Gayer was one of several witnesses who testified at the EPA
hearing where public health advocates described the health effects of ozone
exposure, particularly on children, and highlighted the scientific consensus on
the need to substantially strengthen the health-based air quality standards for
ozone. EPA scheduled additional hearings
in Los Angeles and Philadelphia on August 30 and in Chicago and
Houston on September 5.
“Ozone is a powerful pollutant that can burn our lungs” said
June Deen with the American Lung Association - Southeast Region. “Ozone
exposure may lead to shortness of breath, chest pain, wheezing and coughing,
increased risk of asthma attacks and even premature death. Children, senior
citizens and people with respiratory disease are particularly vulnerable to the
health effects of ozone.”
“The more we learn about ozone exposure, the more we
understand how dangerous it is,” said Patty Durand, Sierra Club/GA Chapter.
“That’s why EPA’s scientific advisors found no scientific justification for
retaining the current ozone standard and recommended strengthening it to
protect public health.”
Under the Clean Air Act, the EPA must set air quality
standards at levels that protect public health, including sensitive
populations, with an adequate margin of safety. In 1997, EPA set the national
air quality standard for ozone at 0.08 parts per million (ppm) averaged over an
eight hour period. In 2006, the Clean
Air Scientific Advisory Committee, which is chartered under the Clean Air Act
to advise the EPA administrator on air quality standards, unanimously
recommended strengthening the ozone standard to within the range of 0.060 to
0.070 ppm.
Mothers & Others
for Clean Air, the American Lung Association, The Sierra Club, American
Thoracic Society, Environment Georgia, Physicians for Social Responsibility and
other public health and environmental experts have recommended a standard of
0.060 ppm.
On June 20, however, EPA proposed strengthening the national
air quality standard for ozone to within a range of 0.070 to 0.075 ppm, not
enough to meet the recommendations deemed necessary to protect public health by
the agency’s scientific advisors.
“While EPA’s proposal is stronger than the current ozone
standard, it fails to protect all Americans from the harmful effects of air
pollution,” said Ed Arnold of Physicians for Social Responsibility.

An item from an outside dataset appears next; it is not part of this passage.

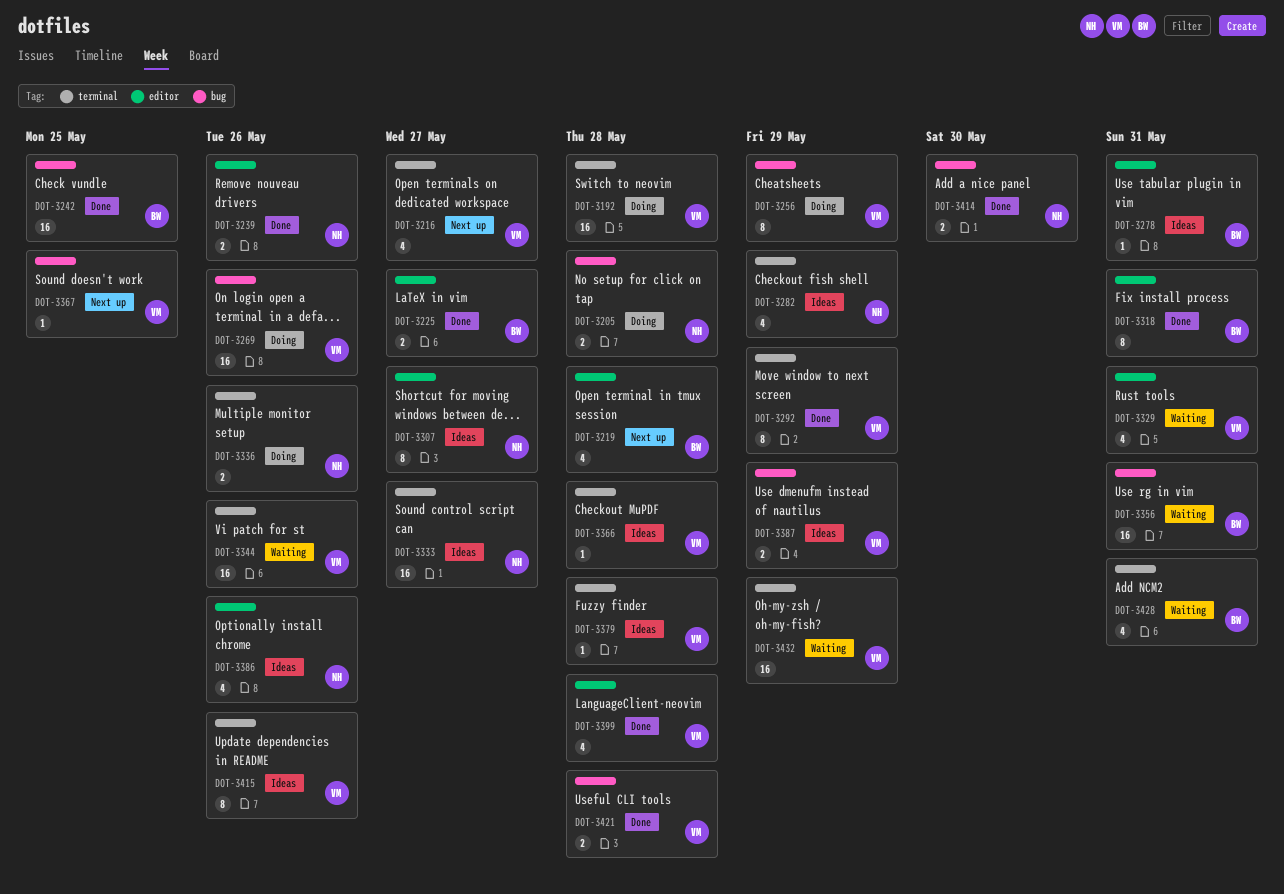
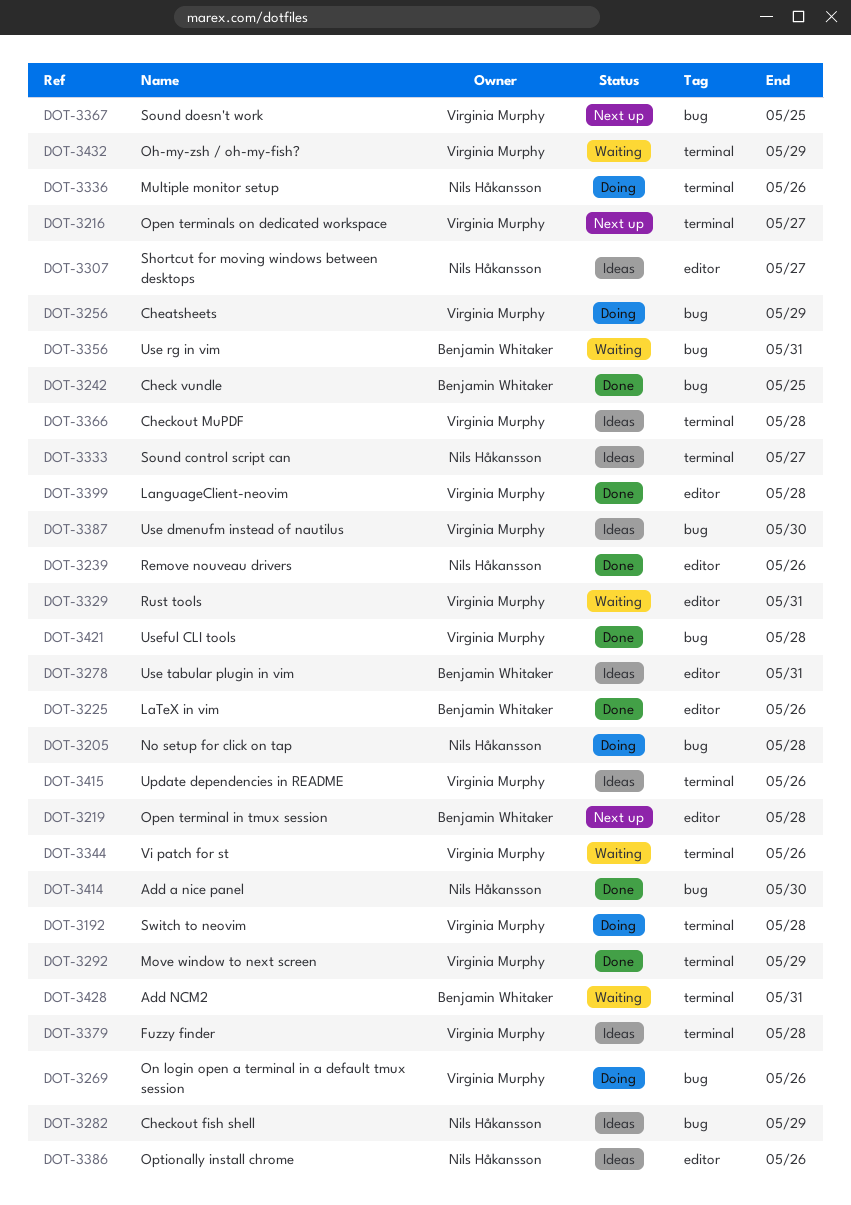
DOT-3225, due: May 27 -> May 26
DOT-3282, label: terminal -> bug
DOT-3318: present -> none
DOT-3387, due: May 29 -> May 30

“Big oil, electric utilities, and other powerful interests
that would be affected by stronger ozone standards are lobbying hard to
convince EPA to keep the ozone standards as weak as possible or not change them
at all.”
“The science is clear, and the law is clear,” said Rebecca
Watts Hull, Mothers & Others for Clean Air program manager at the Georgia
Conservancy. “EPA should reject
industry pressure to maintain the status quo and instead adopt the most
protective ozone standard recommended by its scientific advisors.”
EPA is accepting public comments on its proposal through
October 9 and must issue a final ozone standard by March 2008.